Flickr/Chetan Kolluri (CC BY-ND 2.0)
Do: Hike the island’s two-mile trail system (stopping to view marine life off Cathedral Cove and Pinniped Point viewpoints), and explore Anacapa’s kelp forests by boat or kayak. Better yet, dive right in and snorkel this enchanting marine environment. There’s also a light station with keeper’s quarters on East Anacapa and a few shell middens that give nod to the Chumash people who camped here thousands of years ago.
See: California brown pelicans, western gulls, California sea lions, habour seals, and whales and dolphins can be spotted around the island. Sea stars and sea urchins live in tide pools, and bright orange Garibaldi fish can be found in the shallows.
Flora: February through April, winter rain brings about bright yellow sunflower blooms, red paintbrush, island morning glory, and buckwheat.
Santa Cruz Island
Santa Cruz is California’s largest island (96 sq. miles). Marked by two mountain ranges with peaks soaring 2,000-plus feet, there are canyons, 77 miles of rugged coastal cliffs, beaches, and gaping sea caves to explore. Its most remarkable natural feature is Painted Cave. Measuring almost a quarter-mile long and 100 feet across, it is counted among the deepest, largest sea caves in the world.
Do: Hike the island’s eastern side, taking special note of adobe ranch houses and workshops dating back to the European ranching settlements of the 1800s and 1900s. Well before then, Santa Cruz Island was inhabited by the Chumash people. Cultural sites hail back to the ten villages that once supported a population of 1,200.
Next, take to the water and explore those famous sea caves and kelp beds. Kayak east toward Scorpion Bay or west towards Cavern Point for sea caves. Scorpion Beach offers a mixed sand and pebble strand well suited for swimming and launching kayaks.
See: 140 landbirds make this a birder’s paradise. Keep your eyes peeled for island foxes and bald eagles. Offshore, spy seals and sea lions playing in the waves.

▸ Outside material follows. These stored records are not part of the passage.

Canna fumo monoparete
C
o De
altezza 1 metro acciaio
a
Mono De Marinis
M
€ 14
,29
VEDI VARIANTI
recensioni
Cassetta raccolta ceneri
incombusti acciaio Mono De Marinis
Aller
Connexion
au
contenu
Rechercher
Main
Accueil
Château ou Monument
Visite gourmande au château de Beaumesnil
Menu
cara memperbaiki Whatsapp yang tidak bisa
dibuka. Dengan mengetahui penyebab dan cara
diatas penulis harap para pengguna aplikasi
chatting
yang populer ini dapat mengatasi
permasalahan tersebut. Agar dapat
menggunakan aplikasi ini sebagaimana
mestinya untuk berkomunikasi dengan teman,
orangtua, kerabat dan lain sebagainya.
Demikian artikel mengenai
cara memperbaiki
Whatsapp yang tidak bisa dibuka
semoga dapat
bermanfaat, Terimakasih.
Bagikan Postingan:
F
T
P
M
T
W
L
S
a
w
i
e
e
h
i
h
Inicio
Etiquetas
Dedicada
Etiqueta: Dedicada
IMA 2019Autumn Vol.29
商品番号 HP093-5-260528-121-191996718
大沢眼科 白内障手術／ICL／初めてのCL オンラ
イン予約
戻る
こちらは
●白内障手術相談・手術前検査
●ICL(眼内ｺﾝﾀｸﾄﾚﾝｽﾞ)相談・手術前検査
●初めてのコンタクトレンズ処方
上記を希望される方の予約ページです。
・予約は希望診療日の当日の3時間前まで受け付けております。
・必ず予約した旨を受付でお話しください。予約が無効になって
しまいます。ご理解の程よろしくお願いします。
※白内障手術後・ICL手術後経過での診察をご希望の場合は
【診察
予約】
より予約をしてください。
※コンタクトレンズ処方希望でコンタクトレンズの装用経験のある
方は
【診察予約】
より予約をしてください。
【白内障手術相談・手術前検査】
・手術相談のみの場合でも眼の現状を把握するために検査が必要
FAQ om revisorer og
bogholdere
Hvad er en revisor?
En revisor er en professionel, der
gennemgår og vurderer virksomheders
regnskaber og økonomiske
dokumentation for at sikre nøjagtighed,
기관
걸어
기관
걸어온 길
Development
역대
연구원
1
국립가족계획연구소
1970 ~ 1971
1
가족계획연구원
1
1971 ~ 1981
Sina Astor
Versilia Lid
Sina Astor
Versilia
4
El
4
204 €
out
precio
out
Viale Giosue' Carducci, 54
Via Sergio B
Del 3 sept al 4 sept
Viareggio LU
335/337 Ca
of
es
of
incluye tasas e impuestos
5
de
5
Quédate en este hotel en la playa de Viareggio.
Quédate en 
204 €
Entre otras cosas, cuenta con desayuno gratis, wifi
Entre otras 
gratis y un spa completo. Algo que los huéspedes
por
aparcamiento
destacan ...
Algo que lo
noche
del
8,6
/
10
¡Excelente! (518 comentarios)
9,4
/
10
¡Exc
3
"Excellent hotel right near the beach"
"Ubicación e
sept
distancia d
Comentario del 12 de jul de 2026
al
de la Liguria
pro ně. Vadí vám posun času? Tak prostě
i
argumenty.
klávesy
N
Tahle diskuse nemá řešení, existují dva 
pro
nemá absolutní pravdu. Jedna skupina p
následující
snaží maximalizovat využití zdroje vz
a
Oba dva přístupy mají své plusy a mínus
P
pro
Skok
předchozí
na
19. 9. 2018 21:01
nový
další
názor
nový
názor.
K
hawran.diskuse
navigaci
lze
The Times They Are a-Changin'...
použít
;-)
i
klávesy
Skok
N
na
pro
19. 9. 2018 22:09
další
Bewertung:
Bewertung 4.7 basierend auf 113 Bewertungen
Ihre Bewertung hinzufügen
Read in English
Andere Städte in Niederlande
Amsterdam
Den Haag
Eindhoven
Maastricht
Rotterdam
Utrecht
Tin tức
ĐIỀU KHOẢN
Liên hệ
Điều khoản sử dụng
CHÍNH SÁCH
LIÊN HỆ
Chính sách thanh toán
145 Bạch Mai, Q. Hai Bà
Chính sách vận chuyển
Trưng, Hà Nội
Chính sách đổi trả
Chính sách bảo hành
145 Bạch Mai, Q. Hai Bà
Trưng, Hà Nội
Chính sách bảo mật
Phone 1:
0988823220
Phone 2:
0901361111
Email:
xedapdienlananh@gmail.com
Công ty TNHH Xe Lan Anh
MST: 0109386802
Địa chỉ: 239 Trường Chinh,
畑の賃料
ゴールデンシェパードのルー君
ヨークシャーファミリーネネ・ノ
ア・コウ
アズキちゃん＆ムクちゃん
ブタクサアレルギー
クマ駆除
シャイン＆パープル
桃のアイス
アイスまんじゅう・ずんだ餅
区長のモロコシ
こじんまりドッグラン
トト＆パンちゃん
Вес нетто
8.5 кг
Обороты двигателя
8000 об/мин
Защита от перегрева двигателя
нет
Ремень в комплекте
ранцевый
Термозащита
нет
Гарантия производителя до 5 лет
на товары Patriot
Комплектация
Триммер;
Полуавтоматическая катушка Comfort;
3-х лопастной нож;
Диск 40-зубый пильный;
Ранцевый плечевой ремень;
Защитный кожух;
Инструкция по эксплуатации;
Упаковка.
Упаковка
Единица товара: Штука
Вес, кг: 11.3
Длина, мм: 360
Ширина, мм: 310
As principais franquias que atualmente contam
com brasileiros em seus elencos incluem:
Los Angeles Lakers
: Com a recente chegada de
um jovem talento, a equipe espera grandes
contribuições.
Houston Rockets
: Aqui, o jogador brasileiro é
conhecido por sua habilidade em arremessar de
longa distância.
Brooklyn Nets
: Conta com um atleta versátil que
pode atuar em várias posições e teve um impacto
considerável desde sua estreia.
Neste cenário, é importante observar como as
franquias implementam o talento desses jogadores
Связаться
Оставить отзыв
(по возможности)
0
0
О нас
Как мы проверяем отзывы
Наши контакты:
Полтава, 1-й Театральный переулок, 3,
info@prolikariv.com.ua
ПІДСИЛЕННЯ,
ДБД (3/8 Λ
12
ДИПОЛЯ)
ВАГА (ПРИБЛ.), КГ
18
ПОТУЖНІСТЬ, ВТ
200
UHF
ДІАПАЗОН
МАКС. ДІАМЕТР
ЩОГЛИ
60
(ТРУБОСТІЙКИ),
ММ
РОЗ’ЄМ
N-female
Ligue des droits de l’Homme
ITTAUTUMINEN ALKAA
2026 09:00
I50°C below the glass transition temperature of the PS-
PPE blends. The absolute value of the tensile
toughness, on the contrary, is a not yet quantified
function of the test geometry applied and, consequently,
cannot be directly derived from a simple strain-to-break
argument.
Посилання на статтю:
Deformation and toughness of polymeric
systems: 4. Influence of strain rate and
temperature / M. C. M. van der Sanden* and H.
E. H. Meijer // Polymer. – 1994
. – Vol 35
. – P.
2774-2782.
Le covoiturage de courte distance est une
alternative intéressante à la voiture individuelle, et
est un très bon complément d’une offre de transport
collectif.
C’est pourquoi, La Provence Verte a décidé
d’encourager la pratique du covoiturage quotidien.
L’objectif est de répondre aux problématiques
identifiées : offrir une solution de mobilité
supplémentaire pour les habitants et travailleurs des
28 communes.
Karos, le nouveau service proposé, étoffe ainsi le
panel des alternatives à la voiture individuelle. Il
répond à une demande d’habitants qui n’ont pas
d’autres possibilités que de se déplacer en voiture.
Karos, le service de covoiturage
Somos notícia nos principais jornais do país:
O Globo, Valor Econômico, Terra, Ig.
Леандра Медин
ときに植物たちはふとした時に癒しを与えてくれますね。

Flora: Santa Cruz boasts more than 600 plant species that span grasslands, pine forest, and marshes. Due to the island’s isolation, eight of these native plant species are only found here.
The outer islands
Flickr/Shanthanu Bhardwaj (CC BY-SA 2.0)
Santa Rosa Island
If you're willing to travel three hours by boat—40 miles offshore—you'll reach Santa Rosa, the second-largest island in California. It is rich with natural beauty and history: rare Torrey Pines grow here, and the remains of the pygmy mammoth were unearthed on this island. Visitors can relish in relatively flat hiking and "backcountry" surfing. Strong ocean currents mean kayakers should be experienced paddlers.
Santa Barbara Island
A limited transportation schedule makes Santa Barbara less accessible than her neighbouring islands. Five miles of hiking trails await, and the coastline offers good kayaking, swimming, snorkeling and wildlife viewing.
San Miguel Island
This island takes about four hours to reach by boat. It was formerly used to test explosive ordinances. Thus, no off-trail hiking is permitted. Watersports are limited, but hiking opportunities exist and wildlife viewing is excellent. Permits are required and self-sufficiency is a must.